* [Ihre Aufgaben]
a: Beantworten Sie anhand des Textes über das Recht auf Bildung diese Fragen:
(i) Was sollen laut dem Text jedes Kind, jede Frau und jeder Mann lernen?
(ii) Bis zu welchem Jahr sollen die UN-Mitgliedsstaaten jedem Kind eine gebührenfreie und gute Grundbildung ermöglichen?
(iii) Was sollen die Regierungen der armen Länder neben der Priorität für Bildung garantieren?
b: Schreiben Sie bitte aus dem Text über das Recht auf Bildung den Abschnitt von „Damit dies kein“ bis „UN-Millenniumserklärung erklärt haben.“ wortgetreu ab.

Was wir fordern
Wir wollen, dass das Menschenrecht auf Bildung endlich Wirklichkeit wird, und zwar weltweit. Wir wollen, dass jedes Kind, jede Frau und jeder Mann Lesen und Schreiben lernt. Wir wollen gute Bildung für alle, kostenlos und in öffentlicher Verantwortung.
Damit dies kein Wunschdenken bleibt, ist entschlossenes politisches Handeln gefragt.
Deshalb fordern wir:
• Die Mitgliedsstaaten der Vereinten Nationen müssen ihr Versprechen halten und jedem Kind bis 2015 eine gebührenfreie und gute Grundbildung ermöglichen, so wie sie es im Jahr 2000 in der UN-Millenniumserklärung erklärt haben.
• Die Regierungen der armen Länder müssen Bildung zur Priorität machen und gute Regierungsführung garantieren. Dazu gehört eine Politik, die armen Menschen nützt, um sozialen Ausgleich bemüht ist und nachhaltiges Wachstum fördert.

* [Datensatzeinträge]
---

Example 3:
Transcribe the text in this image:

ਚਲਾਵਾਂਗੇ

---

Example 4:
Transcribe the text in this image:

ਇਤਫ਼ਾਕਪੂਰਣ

* [Lösungen je Aufgabe]
a:
(i) Lesen und Schreiben
(ii) Bis 2015
(iii) Gute Regierungsführung

b:
Damit dies kein Wunschdenken bleibt, ist entschlossenes politisches Handeln gefragt.
Deshalb fordern wir:
• Die Mitgliedsstaaten der Vereinten Nationen müssen ihr Versprechen halten und jedem Kind bis 2015 eine gebührenfreie und gute Grundbildung ermöglichen, so wie sie es im Jahr 2000 in der UN-Millenniumserklärung erklärt haben.